RNA was extracted from nasopharyngeal samples using a total nucleic acid extraction kit on the MagnaPure LC 2.0 instrument (Roche Life Sciences). RNA was reversely transcribed using the SuperScript IV complementary DNA (cDNA) synthesis kit (Thermo Fisher). PCR was performed on cDNA using fusion primers targeting regions within the RdRp, exonuclease, spike, and envelope regions of the SARS-CoV-2 genome (SI Appendix, Table S5). Fusion primers targeting RdRp, exonuclease, spike, and envelope of SARS-CoV-2 also contained adapters for Ion Torrent sequencing, and those were attached on amplicons in the same PCR. Barcoding PCR, to enable pooling of samples, was performed in the same reaction. Concentrations of barcoded DNA libraries from all samples were measured and adjusted to concentrations before pooling and Ion Torrent sequencing (35). Details are provided in SI Appendix, Pre-NGS Amplification and Pooling and NGS.

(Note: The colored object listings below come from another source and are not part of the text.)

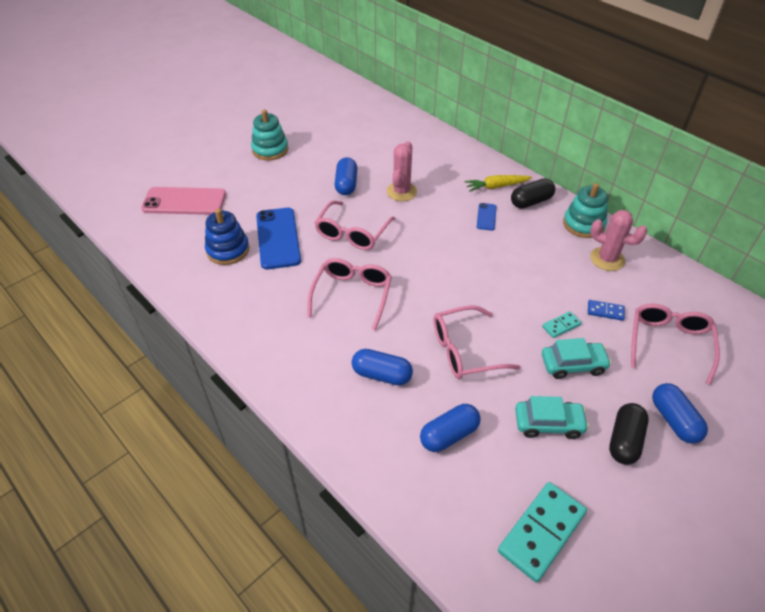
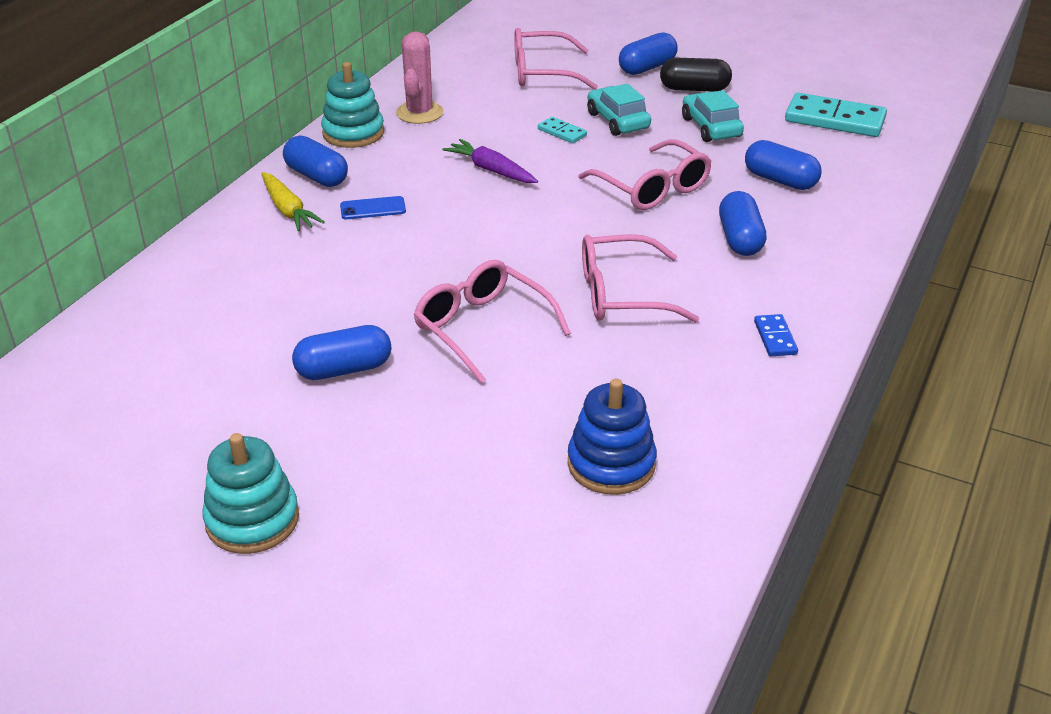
camera: 110 degrees left, 10 degrees down
(184, 202) = (505, 595): pink phone -> none
(278, 238) = (542, 410): blue phone -> none
(352, 233) = (482, 328): pink glasses -> pink glasses turned 135 degrees counterclockwise
(401, 192) = (341, 300): pink cactus -> none
(516, 275) = (491, 170): none -> purple carrot
(531, 201) = (316, 176): black capsule -> blue capsule
(605, 311) = (517, 108): blue domino -> blue domino (775, 338)

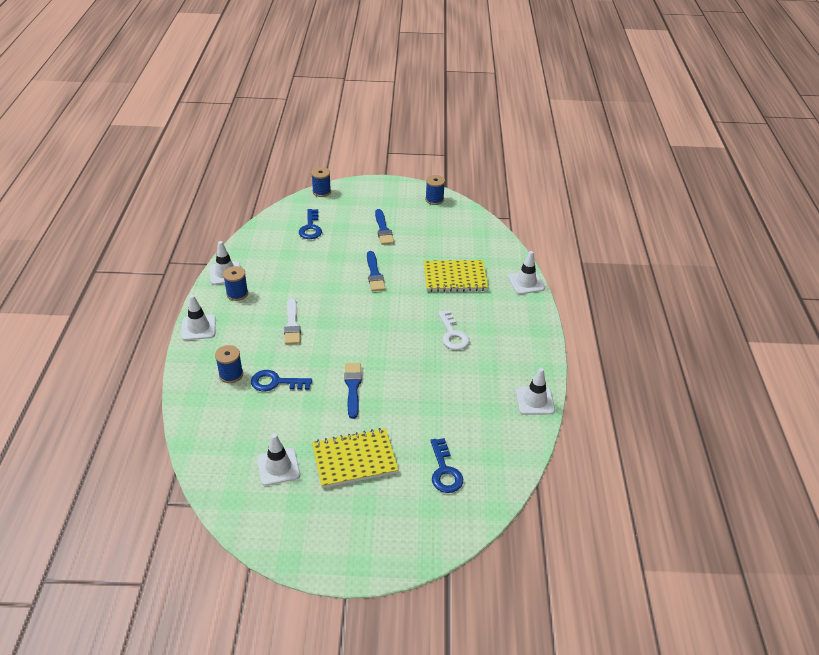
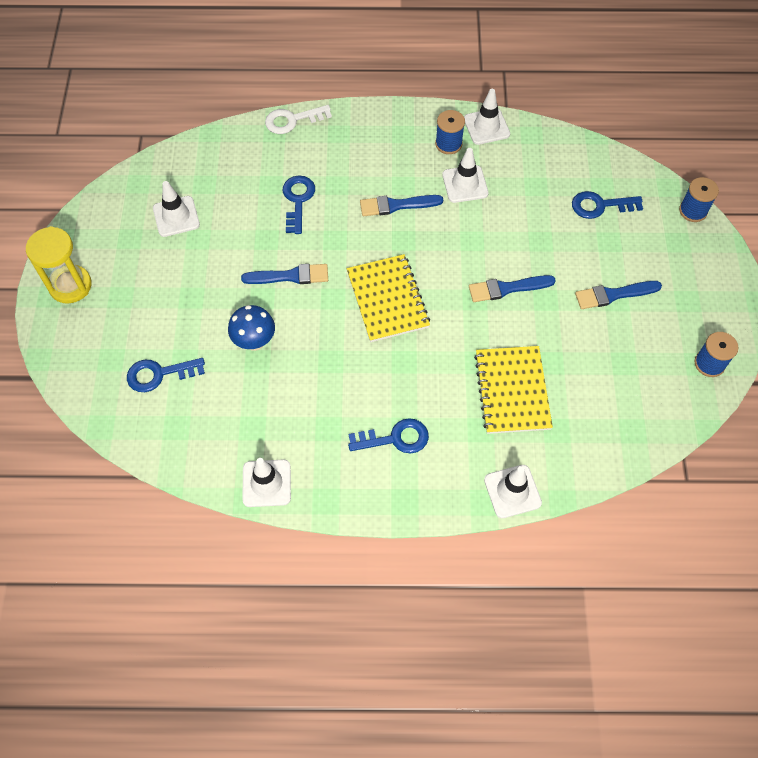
camera: 90 degrees right, 20 degrees up
(198, 328) = (385, 117): white traffic cone -> white traffic cone (465, 184)
(231, 374) = (309, 158): blue spool -> none
(292, 324) = (397, 205): white brush -> blue brush
(348, 547) = (70, 286): none -> yellow hourglass
(354, 459) = (181, 284): yellow notebook -> yellow notebook (387, 299)
(414, 409) = (254, 342): none -> blue mushroom
(452, 334) = (389, 386): white key -> white key (292, 120)
(493, 333) = (395, 438): none -> blue key

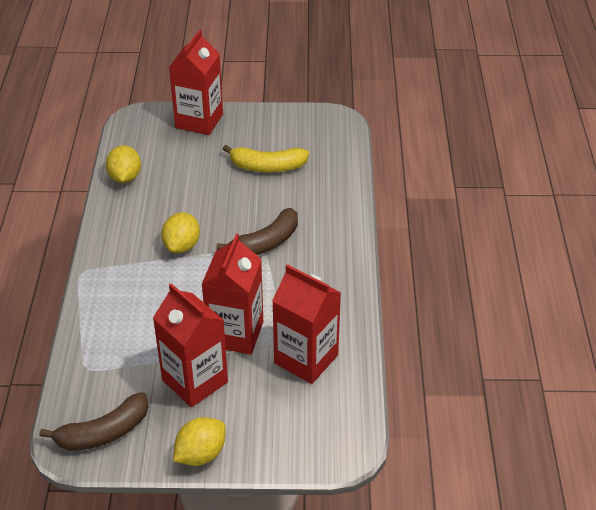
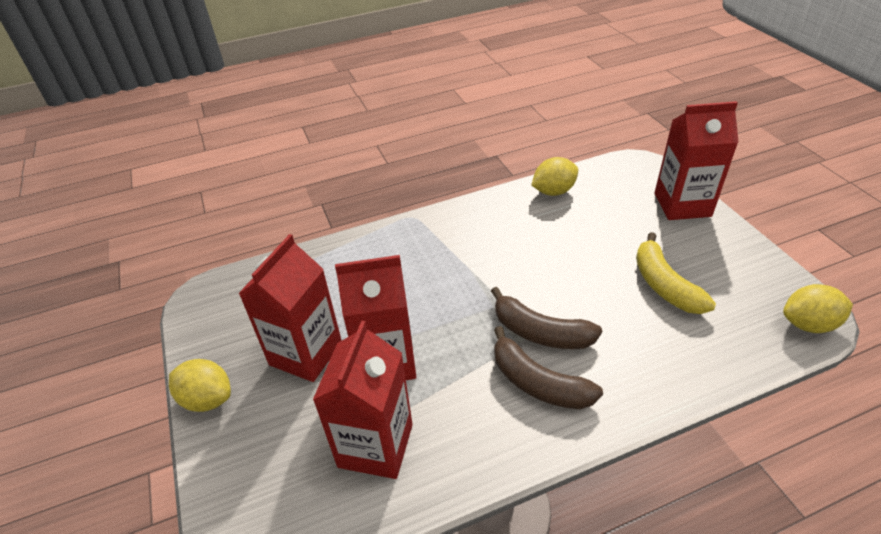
camera: 70 degrees right, 0 degrees up
(104, 432) = (221, 313): brown banana -> brown banana (538, 383)
(182, 246) = (489, 267): yellow lemon -> yellow lemon (808, 324)

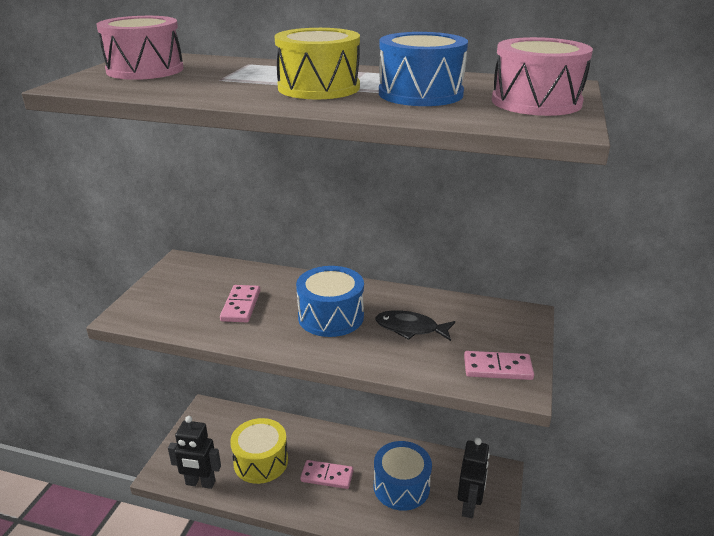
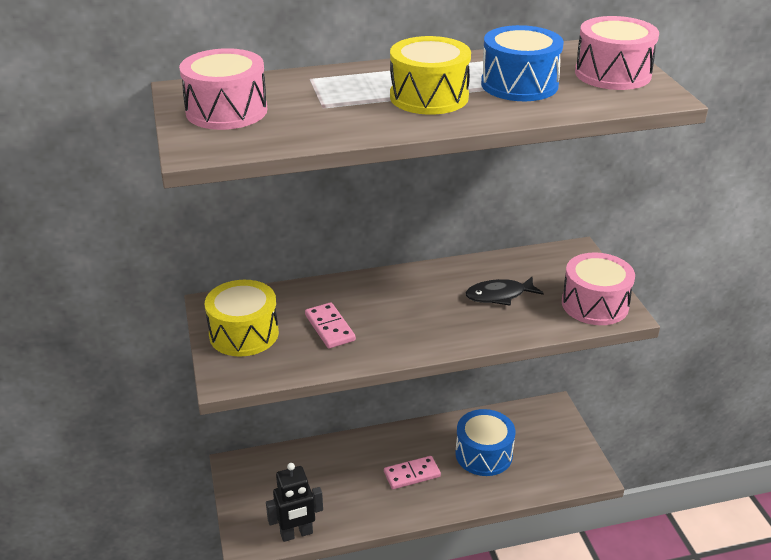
camera: 30 degrees left, 5 degrees up
(261, 461) = (338, 489): yellow drum -> yellow drum (244, 334)
(331, 317) = (423, 309): blue drum -> none
(469, 506) = (550, 445): black robot -> none
(497, 368) = (595, 304): pink domino -> pink drum

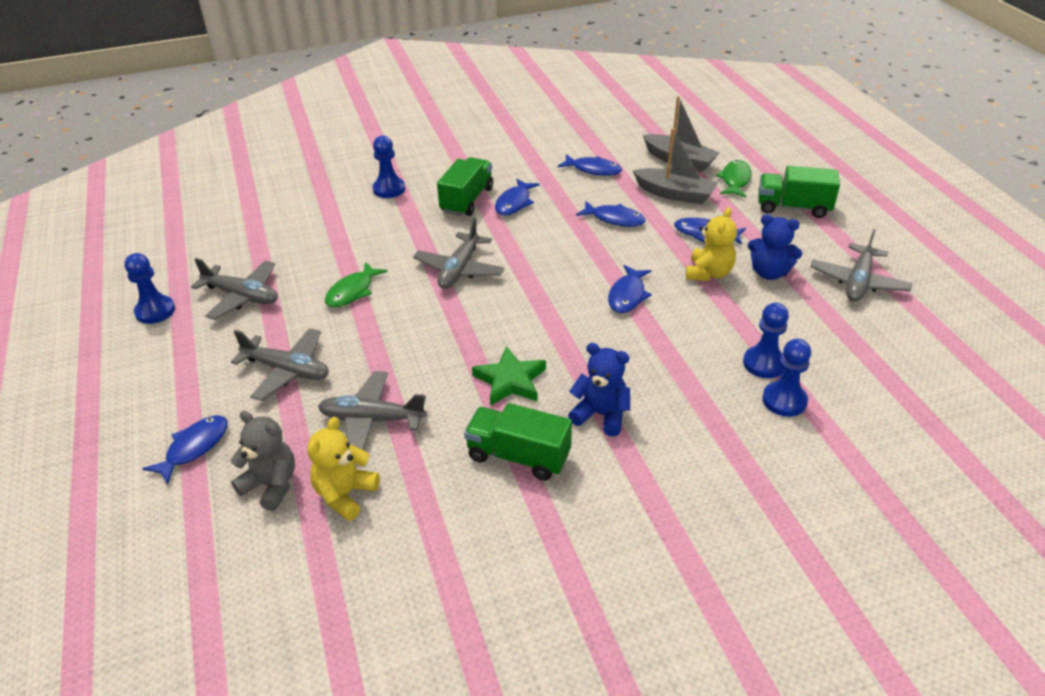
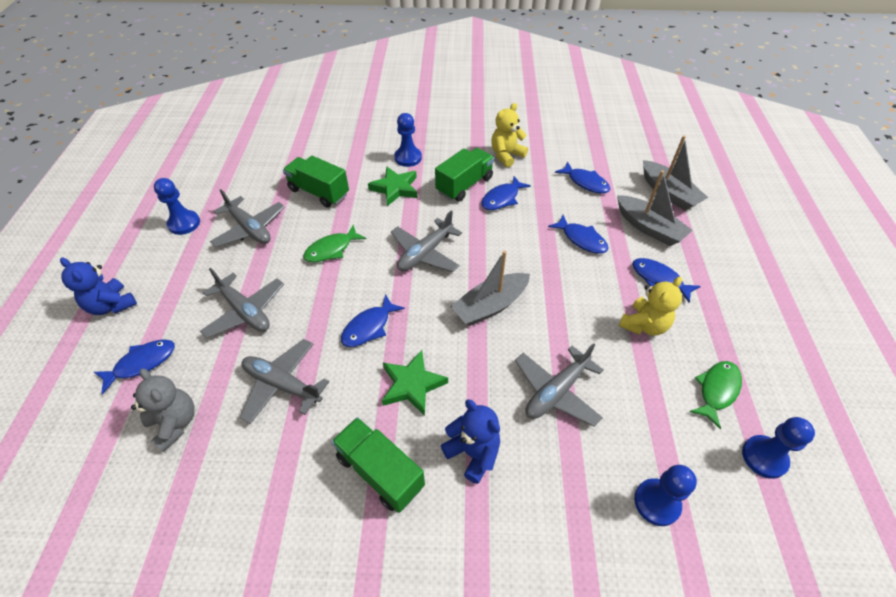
camera: 20 degrees right, 10 degrees up
(345, 494) = (223, 456): yellow teddy bear -> yellow teddy bear (506, 155)
(391, 220) = (395, 188): none -> green star
(553, 296) = (490, 306): none -> grey boat
(627, 295) = (557, 326): blue fish -> blue fish (369, 327)
(735, 180) = (713, 228): green fish -> green fish (717, 390)
(764, 363) = (654, 449): blue pawn -> blue pawn (764, 457)
(769, 273) = (704, 343): blue teddy bear -> blue teddy bear (112, 305)
(793, 207) = (759, 274): green truck -> green truck (319, 192)
(858, 282) = (793, 383): grey plane -> grey plane (556, 391)

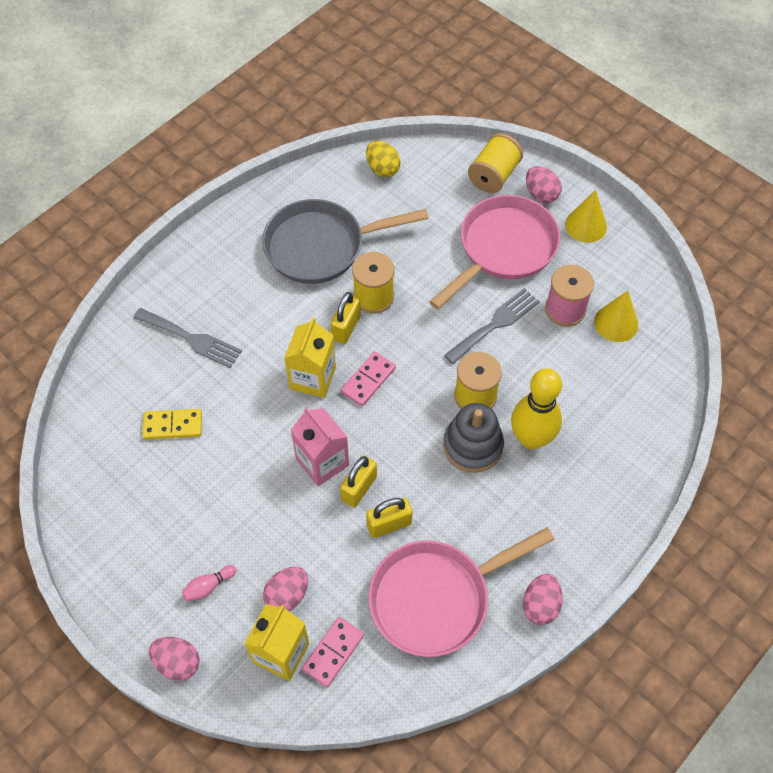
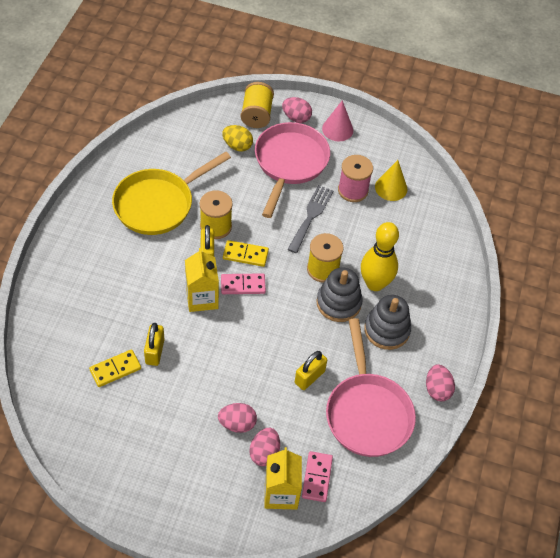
camera: 30 degrees left, 5 degrees down
(177, 662) = (210, 531): pink egg -> pink egg (237, 424)
(191, 339) = (95, 303): grey fork -> none
(208, 586) = (204, 470): pink bowling pin -> none
(321, 246) = (158, 204): grey pan -> yellow pan
(322, 462) = (240, 353): pink carton -> none
(359, 488) = (275, 361): yellow padlock -> yellow padlock (155, 351)
(368, 380) = (243, 285): pink domino -> pink domino turned 75 degrees clockwise
(382, 169) = (174, 135): yellow egg -> yellow egg (237, 146)
(391, 344) = (245, 254): none -> yellow domino
(436, 598) = (367, 413): pink pan -> pink pan turned 45 degrees counterclockwise
(515, 503) = (387, 330): none -> grey stacking toy
(586, 225) = (337, 129): yellow cone -> pink cone

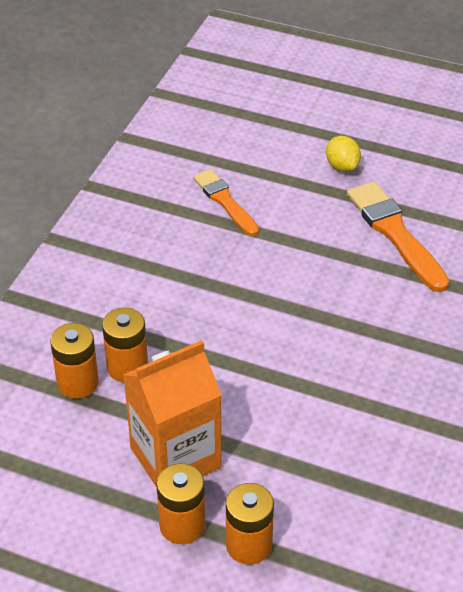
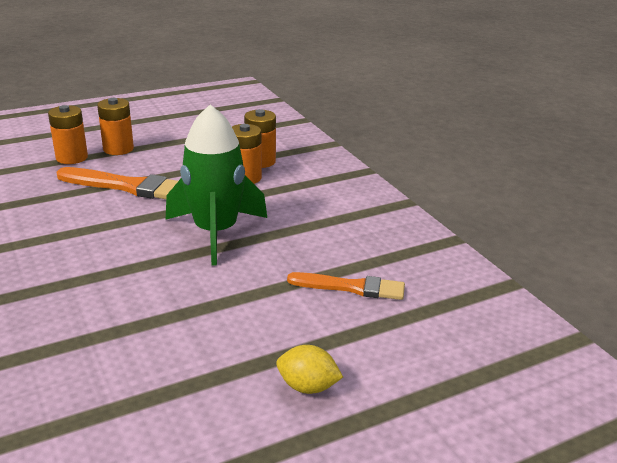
camera: 130 degrees right, 15 degrees down
(175, 457) = (158, 164): orange carton -> none
(244, 315) = (215, 232): none -> green rocket
(395, 233) = (170, 355): orange brush -> orange brush (129, 187)

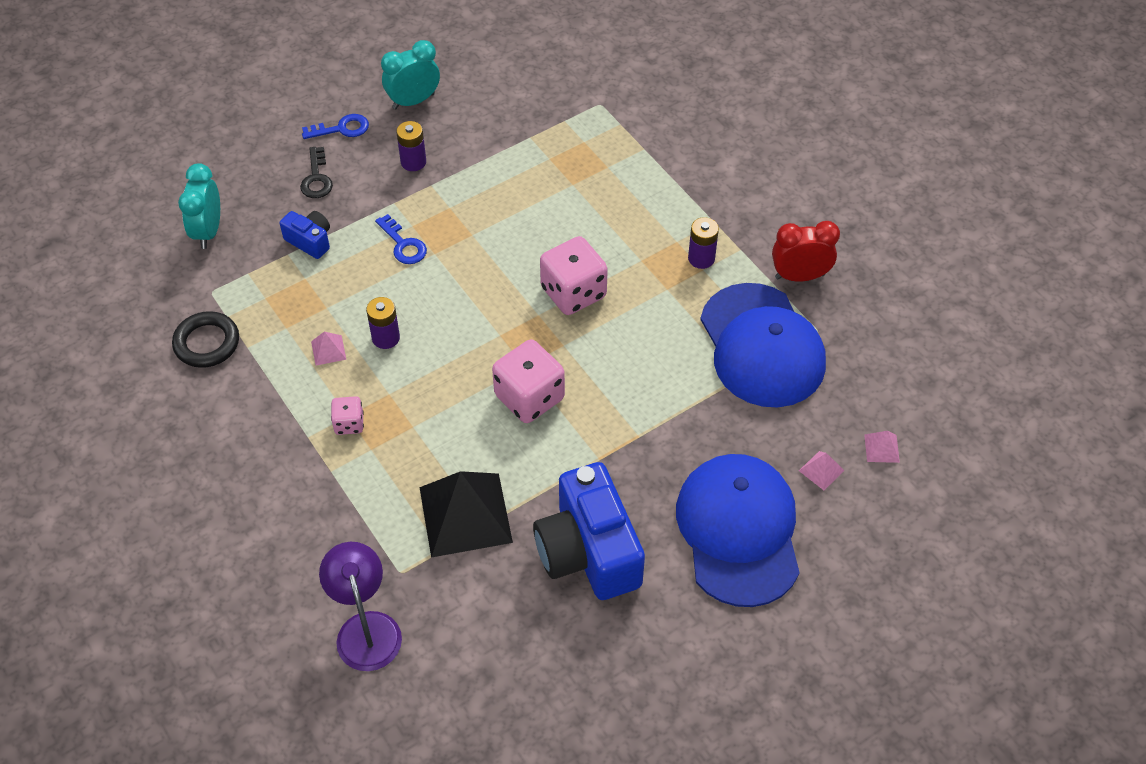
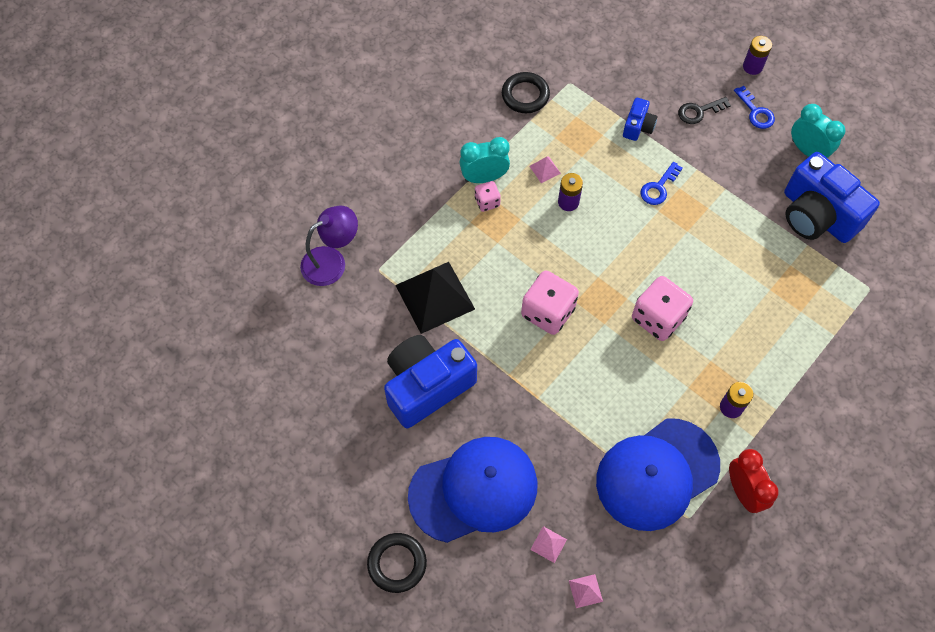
camera: 75 degrees right, 10 degrees up
(208, 231) = (621, 62): turquoise clock -> turquoise clock (484, 177)
(413, 162) = (743, 170): purple battery -> purple battery (752, 67)
(497, 118) = (817, 215): none -> blue camera
(813, 636) = (397, 563): none -> black ring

Reads were imported to CLC genomics workbench (Qiagen) as fastq files, and reads were trimmed. Adapter sequences and barcodes were trimmed off automatically in the Ion Torrent server program (Thermo Fisher). The CLC Genomics Workbench Trim Reads tool (Qiagen) was used with standard settings for removal of common tags, short reads, and low-quality reads (minimum read length was 65 nt, and reads not passing trimming were discarded before mapping). Reads were mapped to the SARS-CoV-2 reference genome (GenBank acquisition number NC_045512) using CLC Genomics Workbench 11 Map reads to reference tool (Qiagen). Reads mapping results were exported as tsv files containing data of nucleotide coverage at each position of the reference genome.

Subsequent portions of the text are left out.